The current retrospective study was limited by the relatively small number of eyes and the less stringent reinjection criteria than sponsor-initiated clinical trials. The small sample size could induce type 1 errors in logistic regression analyses after adjustment; therefore, we have shown both the crude and adjusted data in Table 3. The results were similar, suggesting that the adjusted data were not the result of a type 1 error. In addition, for the linear regression analysis, we adjusted only age and gender to analyze the independent variables, to follow statistical practices. Because informed consent was necessary for each reinjection, patients who refused the injection, although a minority, were allowed to, despite deteriorating BCVA and/or CRT at some of their visits. However, this could reflect the clinical course in a real-world clinical setting. Eighteen of 25 patients required bilateral IVR for DME, which may have contributed to patient hesitation with undergoing IVR due to economic and/or psychological issues. However, patients in the current study received reimbursement (at least 70% of the cost will be refunded) for each injection with no limitation on the number of injections they received. Eyes that underwent other treatments, regardless of the effects of IVR on DME, were excluded from the study; 7 eyes were treated for proliferative diabetic retinopathy, 4 eyes were treated for cataract, and 1 eye was treated for DME. Although the other treatments were not performed in order to treat DME except for in 1 eye that underwent focal laser photocoagulation, the exclusion of these eyes might also have affected the results.

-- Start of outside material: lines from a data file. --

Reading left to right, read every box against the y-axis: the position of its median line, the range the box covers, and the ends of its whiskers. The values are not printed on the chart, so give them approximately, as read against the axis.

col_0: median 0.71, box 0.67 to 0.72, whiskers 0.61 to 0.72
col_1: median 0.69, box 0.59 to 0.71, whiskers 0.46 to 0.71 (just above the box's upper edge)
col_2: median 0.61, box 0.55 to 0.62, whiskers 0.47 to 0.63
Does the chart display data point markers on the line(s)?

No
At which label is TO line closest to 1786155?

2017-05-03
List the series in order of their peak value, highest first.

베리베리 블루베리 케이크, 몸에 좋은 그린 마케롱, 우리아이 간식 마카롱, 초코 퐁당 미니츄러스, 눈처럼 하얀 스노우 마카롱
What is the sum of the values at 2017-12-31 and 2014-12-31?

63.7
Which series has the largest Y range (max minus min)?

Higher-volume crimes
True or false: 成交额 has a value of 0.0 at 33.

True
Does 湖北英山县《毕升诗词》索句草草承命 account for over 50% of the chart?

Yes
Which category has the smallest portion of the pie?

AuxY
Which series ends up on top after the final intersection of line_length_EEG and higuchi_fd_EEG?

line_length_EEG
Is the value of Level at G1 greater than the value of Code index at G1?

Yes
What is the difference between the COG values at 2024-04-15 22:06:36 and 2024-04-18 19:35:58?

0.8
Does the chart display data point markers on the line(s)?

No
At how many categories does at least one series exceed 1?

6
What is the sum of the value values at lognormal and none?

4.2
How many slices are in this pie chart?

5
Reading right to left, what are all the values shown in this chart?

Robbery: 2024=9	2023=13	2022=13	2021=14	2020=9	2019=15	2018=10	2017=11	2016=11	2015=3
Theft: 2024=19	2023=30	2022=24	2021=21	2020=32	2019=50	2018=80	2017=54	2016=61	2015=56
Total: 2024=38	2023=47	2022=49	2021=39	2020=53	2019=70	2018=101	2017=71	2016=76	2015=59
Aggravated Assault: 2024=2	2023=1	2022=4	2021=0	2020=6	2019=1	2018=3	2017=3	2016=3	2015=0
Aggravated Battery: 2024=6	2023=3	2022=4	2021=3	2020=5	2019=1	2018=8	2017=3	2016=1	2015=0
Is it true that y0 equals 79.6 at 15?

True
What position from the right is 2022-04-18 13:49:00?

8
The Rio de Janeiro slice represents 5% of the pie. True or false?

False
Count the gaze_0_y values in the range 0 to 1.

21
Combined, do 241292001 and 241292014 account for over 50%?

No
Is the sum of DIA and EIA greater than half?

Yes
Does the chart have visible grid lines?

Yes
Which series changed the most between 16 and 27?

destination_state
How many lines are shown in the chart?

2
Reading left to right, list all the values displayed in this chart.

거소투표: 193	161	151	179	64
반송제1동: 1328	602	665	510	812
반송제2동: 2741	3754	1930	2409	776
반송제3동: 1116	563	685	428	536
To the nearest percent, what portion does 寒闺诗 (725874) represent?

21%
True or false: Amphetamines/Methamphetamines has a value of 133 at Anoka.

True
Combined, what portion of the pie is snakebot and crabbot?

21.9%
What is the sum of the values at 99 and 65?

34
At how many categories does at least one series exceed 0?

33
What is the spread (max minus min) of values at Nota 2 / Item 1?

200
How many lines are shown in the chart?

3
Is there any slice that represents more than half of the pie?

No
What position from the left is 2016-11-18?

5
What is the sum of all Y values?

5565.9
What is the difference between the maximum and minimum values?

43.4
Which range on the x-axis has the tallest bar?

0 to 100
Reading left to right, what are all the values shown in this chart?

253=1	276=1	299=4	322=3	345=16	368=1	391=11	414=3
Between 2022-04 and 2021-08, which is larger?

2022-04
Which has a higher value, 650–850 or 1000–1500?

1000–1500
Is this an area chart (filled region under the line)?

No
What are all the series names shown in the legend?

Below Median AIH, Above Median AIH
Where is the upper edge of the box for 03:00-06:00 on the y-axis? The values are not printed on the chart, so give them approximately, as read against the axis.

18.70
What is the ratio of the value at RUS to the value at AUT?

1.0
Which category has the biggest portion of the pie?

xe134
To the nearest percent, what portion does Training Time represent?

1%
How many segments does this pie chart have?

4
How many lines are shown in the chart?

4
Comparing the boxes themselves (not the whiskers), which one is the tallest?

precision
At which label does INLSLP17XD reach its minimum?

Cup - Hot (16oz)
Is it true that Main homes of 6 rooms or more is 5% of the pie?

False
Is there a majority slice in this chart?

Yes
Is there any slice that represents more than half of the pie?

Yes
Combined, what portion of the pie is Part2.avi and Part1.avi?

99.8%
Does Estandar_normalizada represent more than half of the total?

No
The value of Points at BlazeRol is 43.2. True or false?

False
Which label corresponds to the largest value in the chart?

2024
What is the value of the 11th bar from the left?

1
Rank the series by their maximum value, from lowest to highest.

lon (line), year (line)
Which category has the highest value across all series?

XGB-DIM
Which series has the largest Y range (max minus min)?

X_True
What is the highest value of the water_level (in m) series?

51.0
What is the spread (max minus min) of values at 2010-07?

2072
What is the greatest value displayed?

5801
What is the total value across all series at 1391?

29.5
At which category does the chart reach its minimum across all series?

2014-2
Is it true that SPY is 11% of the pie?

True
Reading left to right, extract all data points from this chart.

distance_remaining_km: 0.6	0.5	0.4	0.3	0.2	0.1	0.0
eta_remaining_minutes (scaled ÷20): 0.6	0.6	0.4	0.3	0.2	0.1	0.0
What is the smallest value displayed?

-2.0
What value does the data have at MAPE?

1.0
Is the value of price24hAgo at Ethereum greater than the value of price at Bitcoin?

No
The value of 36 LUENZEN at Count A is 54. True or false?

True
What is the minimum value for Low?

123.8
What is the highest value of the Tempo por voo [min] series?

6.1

Because DME can also be treated by photocoagulation,[ local steroid injection,[ and pars plana vitrectomy,[ the advantages and protocols of combined therapies should be investigated in the future. Results of the current study, in which eyes were treated only with IVR after the initial injection, may be valuable in designing future clinical studies for optimizing treatment protocols according to patient characteristics.

In conclusion, patients with DME who had poorer BCVA or CRT, and who had already undergone PRP due to retinal ischemia at baseline, were more likely to have a better improvement with IVR monotherapy. However, to obtain better BCVA or CRT outcomes, DME eyes should be treated with IVR before BCVA or CRT has markedly deteriorated, and before edema greatly progresses. These results were obtained using IVR monotherapy in a real-world clinical practice, and advance the understanding of the optimal use of IVR for DME. Further studies involving combination therapies are warranted to inform and develop optimal treatment protocols for individual patients.